● PROBLEM DETAILS
List every line of the material below that contains the string "family". Treat uppercase and lowercase as different.

<<<<

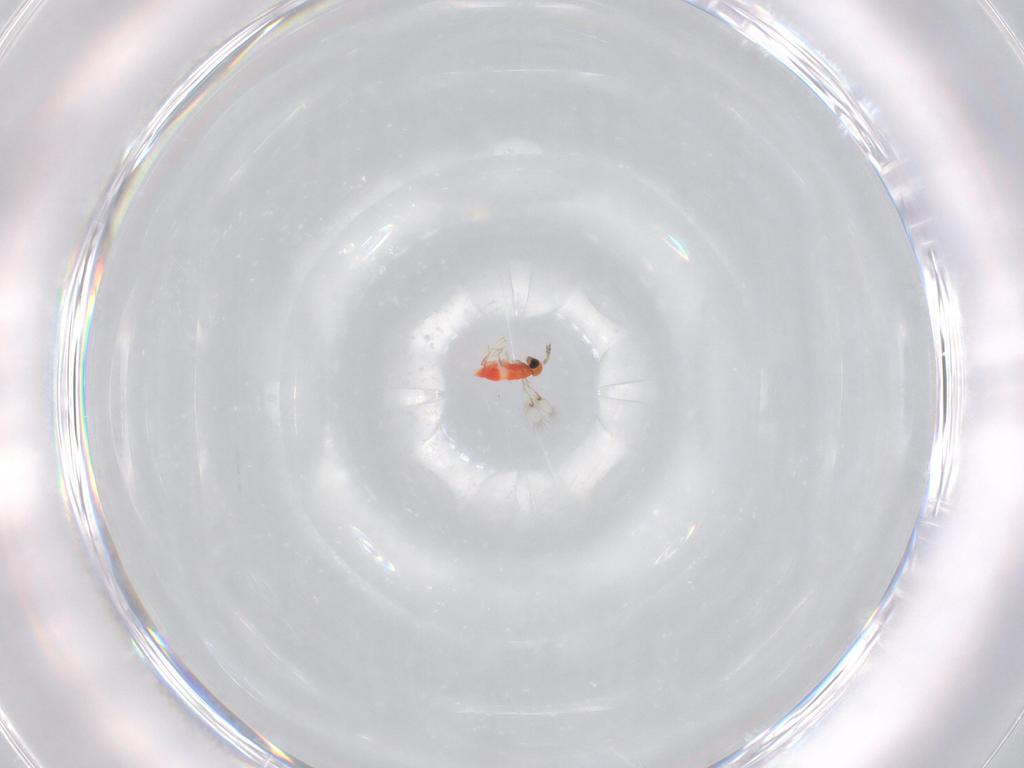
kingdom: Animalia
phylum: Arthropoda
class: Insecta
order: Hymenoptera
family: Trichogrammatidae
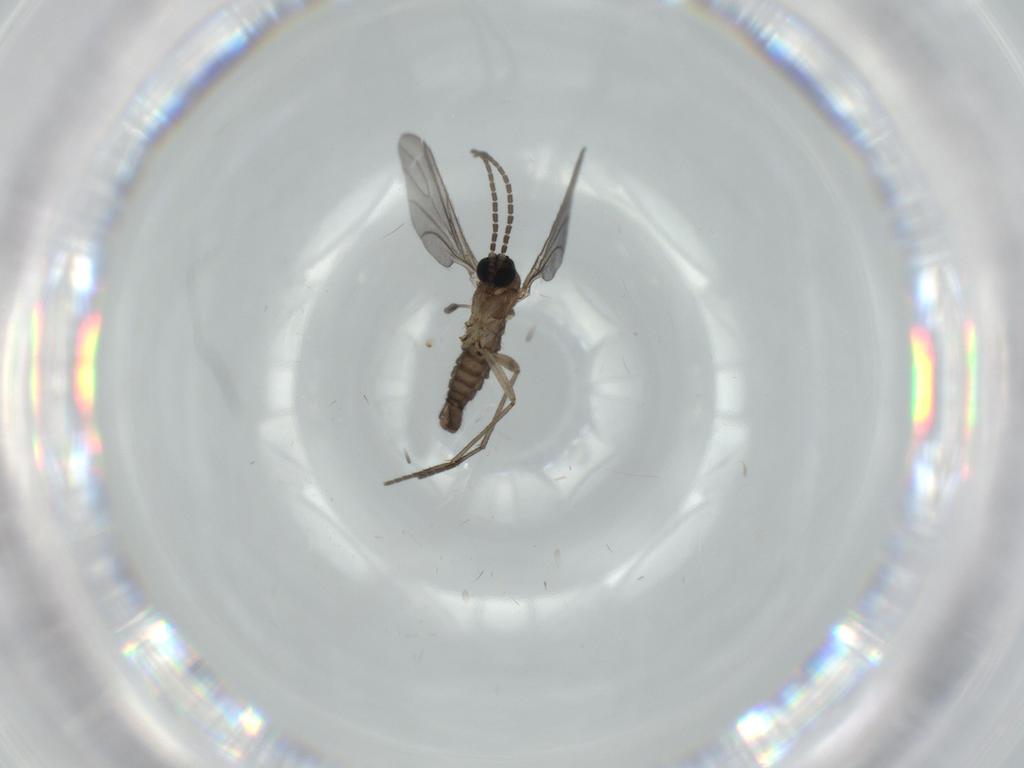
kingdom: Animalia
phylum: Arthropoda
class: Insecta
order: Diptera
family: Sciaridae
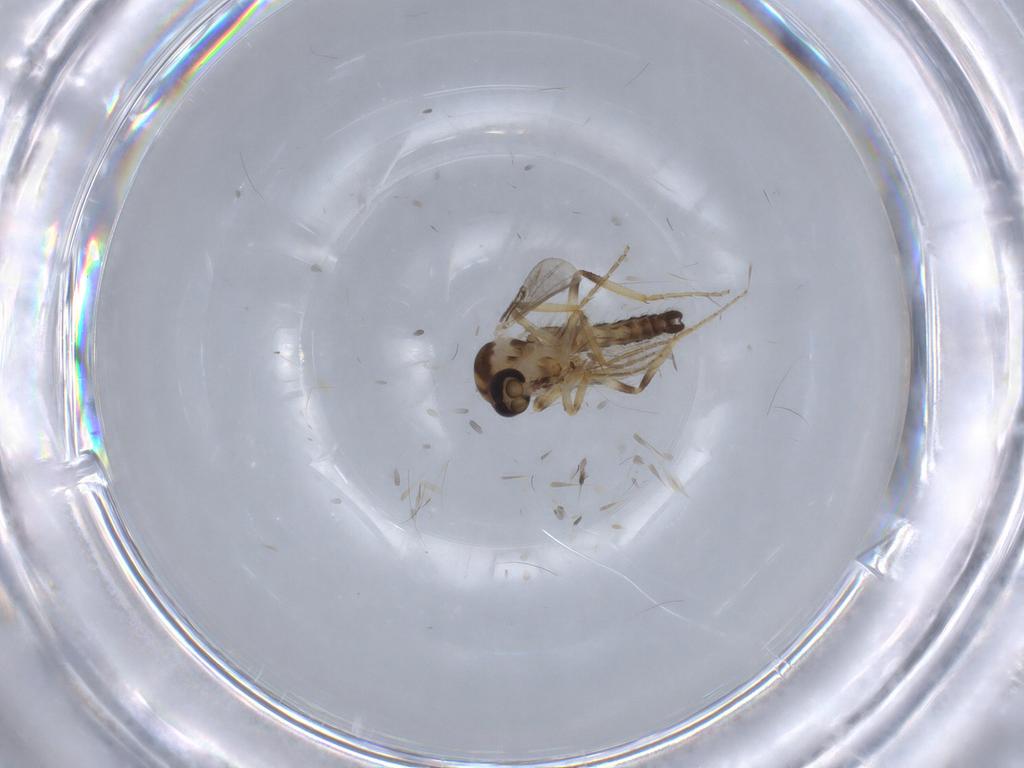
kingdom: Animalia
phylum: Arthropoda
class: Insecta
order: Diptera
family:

>>>>
<<<<

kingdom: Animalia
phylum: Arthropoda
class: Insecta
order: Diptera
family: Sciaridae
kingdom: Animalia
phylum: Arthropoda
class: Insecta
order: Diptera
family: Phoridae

>>>>

● SOLUTION TO THIS TASK
family: Trichogrammatidae
family: Sciaridae
family:
family: Sciaridae
family: Phoridae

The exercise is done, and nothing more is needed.